*** DOCUMENT SECTION ***

Bloomberg takes a shot:
Loudcloud's Andreessen Looks for Silver Lining in Internet Drop New York, March 2 (Bloomberg) -- Marc Andreessen is a guy who can spot a silver lining.
At a time when young, unprofitable Internet companies are the last thing most investors want, Andreessen, a co-founder of Netscape Communications Corp., is courting buyers for a $180 million initial public offering of his latest Web venture, Loudcloud Inc.
``He obviously sees opportunity where many others don't,'' said George Nichols, an Internet analyst at Morningstar Inc., a research firm.
That Loudcloud's competitors are trading at a fraction of their former value and no Internet software company has been able to complete an IPO for six months isn't a deterrent.
Andreessen, whose offering of Netscape shares in 1995 was the first hot Internet IPO, is taking to heart the adage that some of the best companies go public in a bear market. He and bankers from Goldman, Sachs & Co. and Morgan Stanley Dean Witter & Co. are touring the country to drum up support for the IPO, planned for next Wednesday.
Investors won't be easy to woo. Many have already been burned by Loudcloud's rivals, such as Exodus Communications Inc., Akamai Technologies Inc. and Storage Networks Inc.
Plunging Internet and technology stocks, which dragged the Nasdaq Composite Index down more than 50 percent in less than a year, have all but stamped out demand for IPOs. Just 10 companies have completed IPOs so far this year, compared with about 70 in the same period last year.
``This is an important IPO because it's got such buzz around it,'' said Nichols. ``People are watching it closely to see if there's any demand at all for companies like this.''
Silver Lining
Loudcloud's silver lining may prove to be Andreessen himself, investors said. The 29-year old is credited with developing the first Internet browser and taking Netscape from a start-up to a $10 billion company before being bought by American Online Inc.
``There's only one reason why this thing is getting done at all; and that's Marc,'' said Darren Chervitz, director of research at Jacob Asset Management. ``I can't imagine a less desired company right now.''
Loudcloud, whose Opsware and Smart Cloud software helps clients build and maintain their Internet operations, halved its valuation in February to take into account the plunge in values of its peers. It dropped its expected post-IPO value to $674 million from the $1.3 billion the company expected when it first filed terms of its IPO in October.
New investors are also getting a bigger piece of the business. About 30 percent of Loudcloud will be in public hands after the IPO, compared with an initially planned 10 percent. That puts more money in Loudcloud's hands. The net proceeds to the company will grow to $166 million from $101 million earlier estimated. The 20 million shares will be sold at between $8 and $10 apiece.
Yesterday's Model
Even at a reduced value, Loudcloud typifies the model of company that ended up burning investors last year. It is 18 months old and started selling its product six months ago. It lost $108 million in the nine months through Oct. 31 on revenue of $6.6 million and is not likely to turn a profit in the near future. The company has about $95 million in cash.

*** End of DOCUMENT SECTION ***

▸ **EXERCISE REQUIREMENTS**:
1. Repeat the passage of the Loudcloud IPO article between "Plunging Internet and" and "American Online Inc.", inclusive.
2. Write the next part of the news article on Loudcloud's planned IPO, starting right after its final sentence.

*** GIVEN INFORMATION ***

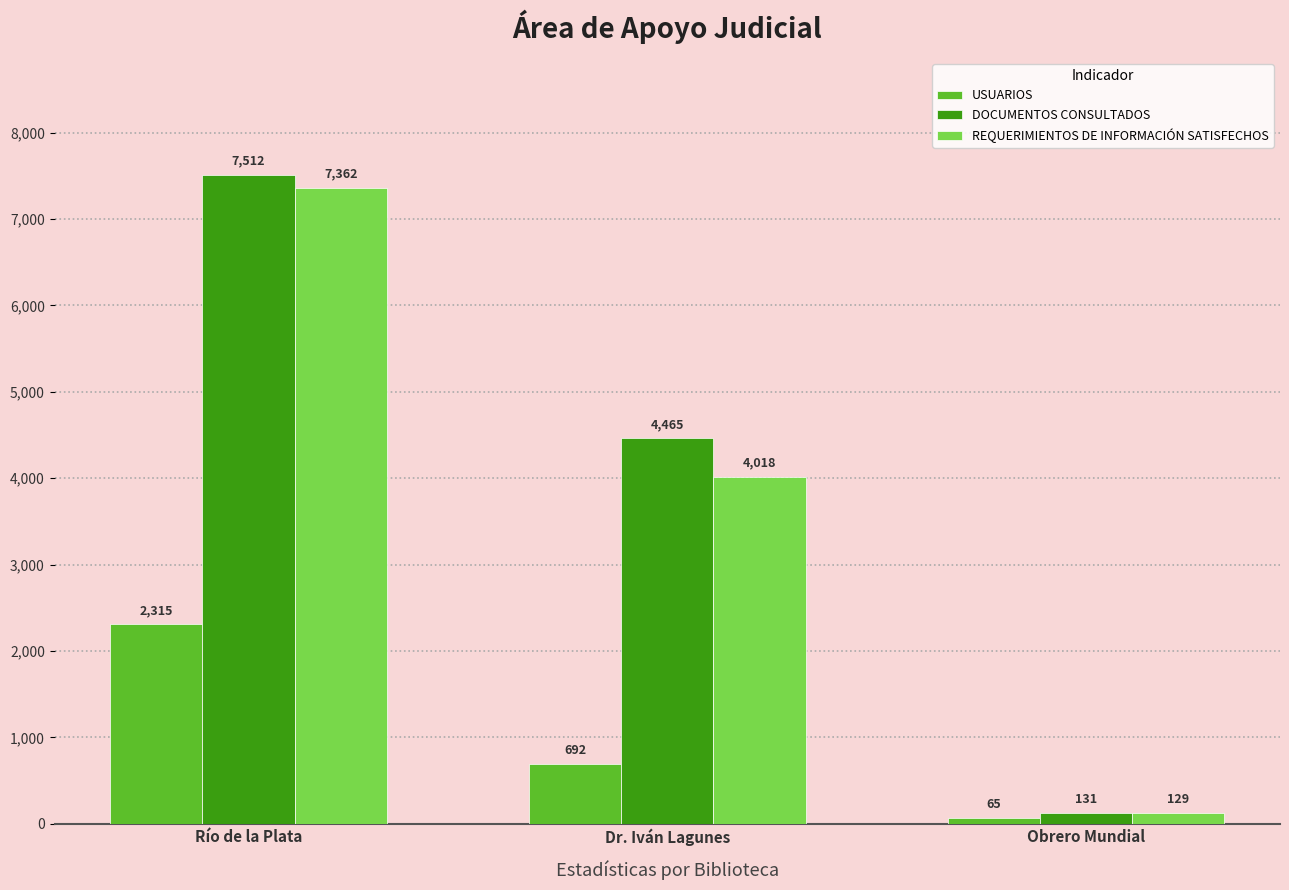

Reading left to right, list all the values displayed in this chart.

USUARIOS: Río de la Plata=2315	Dr. Iván Lagunes=692	Obrero Mundial=65
DOCUMENTOS CONSULTADOS: Río de la Plata=7512	Dr. Iván Lagunes=4465	Obrero Mundial=131
REQUERIMIENTOS DE INFORMACIÓN SATISFECHOS: Río de la Plata=7362	Dr. Iván Lagunes=4018	Obrero Mundial=129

*** End of GIVEN INFORMATION ***

▸ **ANSWERS BELOW**:
1.
Plunging Internet and technology stocks, which dragged the Nasdaq Composite Index down more than 50 percent in less than a year, have all but stamped out demand for IPOs. Just 10 companies have completed IPOs so far this year, compared with about 70 in the same period last year.
``This is an important IPO because it's got such buzz around it,'' said Nichols. ``People are watching it closely to see if there's any demand at all for companies like this.''
Silver Lining
Loudcloud's silver lining may prove to be Andreessen himself, investors said. The 29-year old is credited with developing the first Internet browser and taking Netscape from a start-up to a $10 billion company before being bought by American Online Inc.

2.
``They may be catching a lot of marquee names from Silicon Valley but I'm very skeptical of their business model,'' said Ross Sakamoto, a fund manager at Symphony Asset Management.
Loudcloud's reduced valuation is still more expensive than its rivals, Sakamoto said.
Even if it made $12 million in sales by the end of the year, the company would still be valued at 56 times sales. That compares with 9.7 times for Exodus, 29 times for Storage Networks and 19 times for Akamai, according to Bloomberg.
On a book value basis, though, the offering is more in line. Loudcloud would have a price to book of a little over two times compared with Storage Networks of 3.9 times, Akamai of 0.61 times and Exodus of 11 times.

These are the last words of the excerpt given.